STUDY TEXT ::
____________________
# The N-armed bandit problems

Let's look at a famous reinforcement learning problem called the N-armed bandit problem. A client in a casino, has access to several levers, each one yielding money with a different distribution of probabilities. Given that the client has no prior knowledge of these distributions, he must tries each lever several times before he can infer which one is best. Of course, this involves a tradeoff between trying a lever whose payoff is uncertain (a.k.a exploring) and repeatedly using the lever that yields the highest return in average.

This seemingly simple problem is a classic in the machine learning field and many nontrivial algorithm were devised to find an operational solution to it. Inspiration for the examples below example was drawn from *Reinforcement Learning:
An Introduction*, a book by Richard S. Sutton and Andrew G. Barto, which is also available as html

Here, I consider only two very simple strategies, namely Monte-Carlo simulations and an $\epsilon$-greedy strategy. Their performance is assessed by running a large number of simulations for each of them. The programming challenge will be to write a Python program whose computation time does not increase to fast so as to make this comparison feasible. Luckily, Python has many available options to optimize optimize. We will use this learning exercise to review two of them: vectorization and Just-In-Time copmilation.
____________________
TASKS ::
- a) Rewrite the paragraph of the N-armed bandit text that begins "Let's look at a famous reinforcement learning problem" as a short list, keeping its main facts.
- b) Which two strategies does the N-armed bandit text say it considers?
- c) Go on with the N-armed bandit text from where it stops.

RECORDED DATA ::
____________________
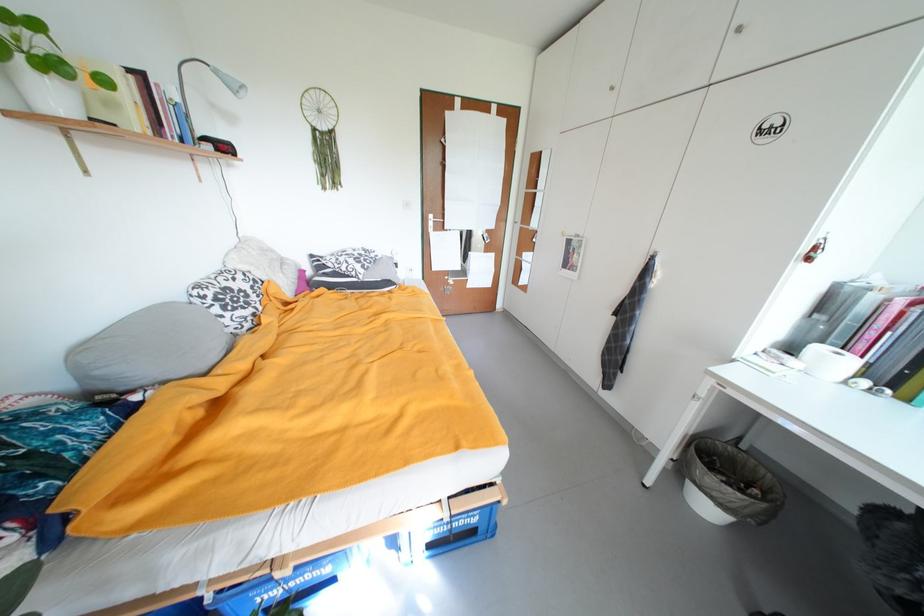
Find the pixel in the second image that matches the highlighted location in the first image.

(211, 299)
____________________
SOLVED PROBLEMS ::
- a)
- The N-armed bandit problem is a well-known reinforcement learning problem.
- A casino client can pull several levers, and each one pays out money according to its own probability distribution.
- The client has no prior knowledge of these distributions, so each lever must be tried several times to infer which is best.
- This creates a tradeoff between exploring levers with uncertain payoffs and repeatedly using the lever with the highest average return.

- b) Monte-Carlo simulations and an ε-greedy strategy.

- c)
[This notebook was initially conceived as an interactive exercise for the Workshop on High Performance Computing that took place before the CEF 2014 conference in Oslo. Each bullet point was meant as a question to solve by participant. You can download the initial exercise without the answers from here : [give link].

## Try it yourself !

If you run this notebook on your computer, and if you drop the `n_armed_bandit_game.py`

, in the same directory as the notebook, you can try to play the N-armed bandit game yourself.

Click each button in turn and try to maximize the total discounted value. The value reported next to each button $i$ is the average of the past payoffs for bandit $i$.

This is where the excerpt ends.